An inspirational proposal from Ecuador

An impression of our Quito dialogue
Monday, March 3, 2008
On 21-23 February we organised our now seventh ‘informal drug policy dialogue’, this time in collaboration with the Ecuadorian government and with WOLA (Washington Office on Latin America). Government officials were present from seven Latin American countries, in total some 45 persons participated in the meeting. Much of the agenda was focussed on the preparations for the upcoming UNGASS review process in Vienna. One of the most inspiring themes was Ecuador's  proposal to pardon drug couriers.

Pardon for drug couriers

One of the themes we discussed especially inspired me: the proposal by the Correa government in Ecuador to pardon drug couriers. Ecuadorian prisons, like most in Latin America and in many other places, have been filled up to unmanageable levels over the past decade largely due to tightened drug laws and increased sentences for drug law violators. Among them many couriers, ‘mulas’, that for some minor financial benefits tried to leave the country with small amounts of cocaine. Ecuadorian laws are draconian, not dissimilar to several other countries, but in the Latin American context among the worst. No distinction is made at all between small traders, those involved in the illegal market for absence of legal job opportunities, and the ‘big fish’, the ones organising the business as members of criminal organisations.

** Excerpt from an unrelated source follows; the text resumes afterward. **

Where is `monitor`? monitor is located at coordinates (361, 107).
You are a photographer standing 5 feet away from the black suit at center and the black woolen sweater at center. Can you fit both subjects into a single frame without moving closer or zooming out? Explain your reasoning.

As President Rafael Correa said, the current law "treats as the same the boss of the Cali cartel and a poor unemployed single mother who dared to carry 300 grams of drugs. It's a barbarity." He called it ‘absurd’ that people driven by poverty end up with a jail sentence of sometimes 12-16 years for carrying small amounts of drugs. And he knows what he’s talking about. His own father, back in the 1960s, after losing his job did the same, smuggled a small amount of drugs out of the country, was caught, spent four years in a US prison and came home to a devastated family and then killed himself out of desperation.

Modest but inspiring

The Ecuadorian proposal is a modest one: those who tried to smuggle less than two kilogrammes, for whom it was a first offence and who have spent more than a year in prison already, should be set free. A very rough first estimate is that around 1500 prisoners across the country would be immediately released if the proposal is accepted by the Constitutional Assembly that has been installed to rewrite the constitution and that has been tasked to decide about this proposal. Legally, this is not an easy step to take as it raises many questions: what about the two kgs limit, considered to be roughly the maximum amount a person can swallow, what about the disparity with small street dealers often caught with much lower amounts who will not benefit from this pardon, or what about new couriers being caught every day?

Current drug laws inhumane

The answer the Ecuadorian representatives present at our dialogue gave to all those questions was that they were only clear at this point that the current drug laws were inhumane. The gesture of a pardon, therefore, needs to be followed by a thorough review of those laws themselves, a task that would be one of the priorities for a new Parliament to be installed after a referendum on the new Constitution and after new general elections. The Correa government is honest about the fact that they do not yet know all the answers to the current injustices they intend to repair. But they want to give a clear early sign with the gesture of a pardon for drug couriers: this drug law is absurd and something better and more humane needs to replace it in the near future.

The Ecuadorian proposal not only inspired me, but also intrigued many of the representatives from other countries, most of them faced with similar incarceration crises at home. So far, no one has been able to come up with any evidence that the draconian sanctions for drug-law violations have had any impact on the illegal market whatsoever. In the US (the world champion in incarceration rates, followed by China and Russia) by now more than 1 out of every 100 adults is imprisoned and for black males between 20-35 years the figure reaches a frightening level of 1 out of  9… Worldwide, prison populations have roughly doubled in the past two decades, in part as a consequence of tightened anti-drug laws after the adoption of the 1988 UN Convention on drug trafficking.

Humanize drug control

The Ecuadorian proposal is a very humane gesture indeed, an example not just for Latin America but for the whole world. A very welcome gesture now that the international community enters a period of reflection about drug control efforts since the 1998 UNGASS on drugs. I can only hope the gesture, once approved, will inspire many others around the world that it is due time to humanize drug control, to introduce proportionality of sentences in view of their high social consequences and their low – or rather absent – impact on reducing the illicit drugs market, and to fully respect human rights in a drug war that has spinned out of control.